In 2016, as a sophomore, Ginda played in 12 games, making 99 tackles and 11.5 tackles for loss, including five games with ten or more tackles. In addition, he had 6.5 sacks, two forced fumbles, two fumble recoveries, and one interception.

As a junior in 2017, Ginda was the NCAA leading tackler with 173 total tackles, with 94 being solo. His 173 total tackles is most in Mountain West Conference history. He was named to All-Mountain West first-team. After the season, he declared for the 2018 NFL draft, foregoing his senior season.

==Professional career==
===Arizona Cardinals===
Ginda signed with the Arizona Cardinals as an undrafted free agent on April 30, 2018. He was waived on June 15, 2018, after coaching changes played a huge factor in his release.

===Miami Dolphins===
On July 24, 2018, Ginda signed with the Miami Dolphins. During the preseason, Ginda saw action on defense and special teams where he totaled 22 tackles, four tackles for loss, and a forced fumble. In the final preseason game, Ginda led the team with 10 tackles, two tackles for loss, and a forced fumble in a 34–7 win over the Atlanta Falcons. Ginda was waived on the last day of roster cuts on September 1, 2018. Following final roster cuts, Ginda was signed to the practice squad.

===San Diego Fleet===
Ginda signed with the San Diego Fleet of the Alliance of American Football (AAF). During his time in the AAF before it folded, Ginda lead his team with 41 total tackles including four for-loss, two pass breakups, and one forced fumble that was returned for a touchdown. The league ceased operations in April 2019.

▸ To do: Reproduce the passage from the football career text verbatim, beginning at the words "In 2016, as" and ending after the words "in his release.".

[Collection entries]

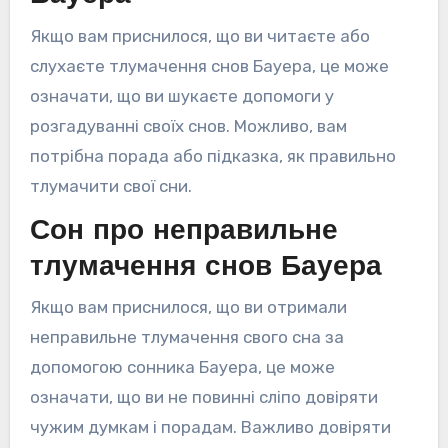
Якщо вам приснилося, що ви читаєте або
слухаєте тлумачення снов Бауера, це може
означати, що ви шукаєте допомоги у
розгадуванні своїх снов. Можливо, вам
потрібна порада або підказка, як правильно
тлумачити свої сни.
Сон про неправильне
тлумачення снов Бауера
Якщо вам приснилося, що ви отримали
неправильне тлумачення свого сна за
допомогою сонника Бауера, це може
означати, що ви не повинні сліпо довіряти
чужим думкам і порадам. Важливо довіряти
...
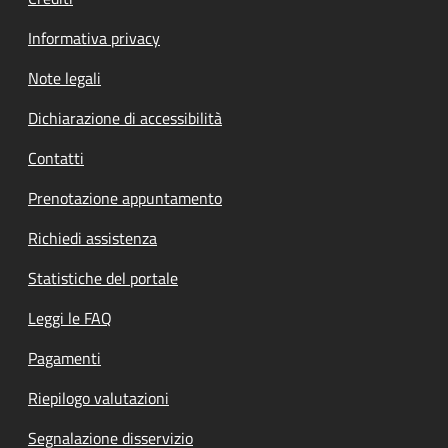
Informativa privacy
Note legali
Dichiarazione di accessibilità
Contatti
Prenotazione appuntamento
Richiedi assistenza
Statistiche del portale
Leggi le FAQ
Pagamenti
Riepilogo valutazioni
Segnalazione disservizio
--
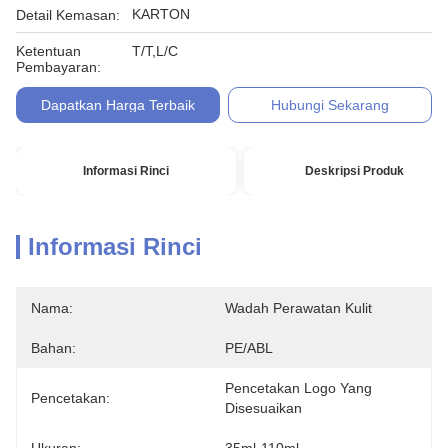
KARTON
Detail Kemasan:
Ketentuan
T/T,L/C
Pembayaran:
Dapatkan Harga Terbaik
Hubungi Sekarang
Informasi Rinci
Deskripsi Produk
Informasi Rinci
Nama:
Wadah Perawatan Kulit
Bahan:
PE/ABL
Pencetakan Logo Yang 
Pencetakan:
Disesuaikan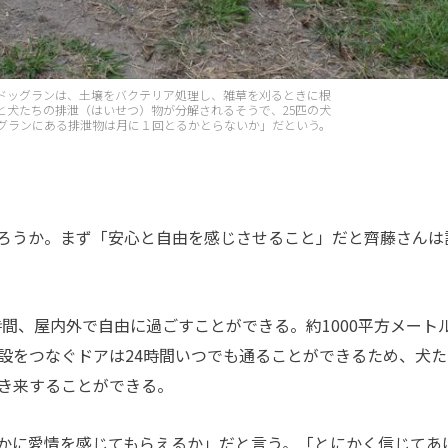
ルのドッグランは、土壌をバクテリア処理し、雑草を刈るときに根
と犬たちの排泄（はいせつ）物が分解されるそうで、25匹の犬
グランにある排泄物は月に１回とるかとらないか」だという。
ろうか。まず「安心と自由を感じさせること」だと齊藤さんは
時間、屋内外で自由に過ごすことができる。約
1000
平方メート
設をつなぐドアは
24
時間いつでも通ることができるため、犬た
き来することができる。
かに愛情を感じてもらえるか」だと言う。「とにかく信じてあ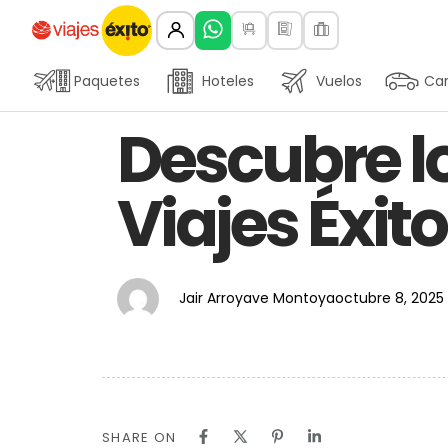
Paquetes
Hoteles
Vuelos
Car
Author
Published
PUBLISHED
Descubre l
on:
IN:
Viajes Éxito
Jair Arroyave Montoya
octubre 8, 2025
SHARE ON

▸ Written response:
In 2016, as a sophomore, Ginda played in 12 games, making 99 tackles and 11.5 tackles for loss, including five games with ten or more tackles. In addition, he had 6.5 sacks, two forced fumbles, two fumble recoveries, and one interception.

As a junior in 2017, Ginda was the NCAA leading tackler with 173 total tackles, with 94 being solo. His 173 total tackles is most in Mountain West Conference history. He was named to All-Mountain West first-team. After the season, he declared for the 2018 NFL draft, foregoing his senior season.

==Professional career==
===Arizona Cardinals===
Ginda signed with the Arizona Cardinals as an undrafted free agent on April 30, 2018. He was waived on June 15, 2018, after coaching changes played a huge factor in his release.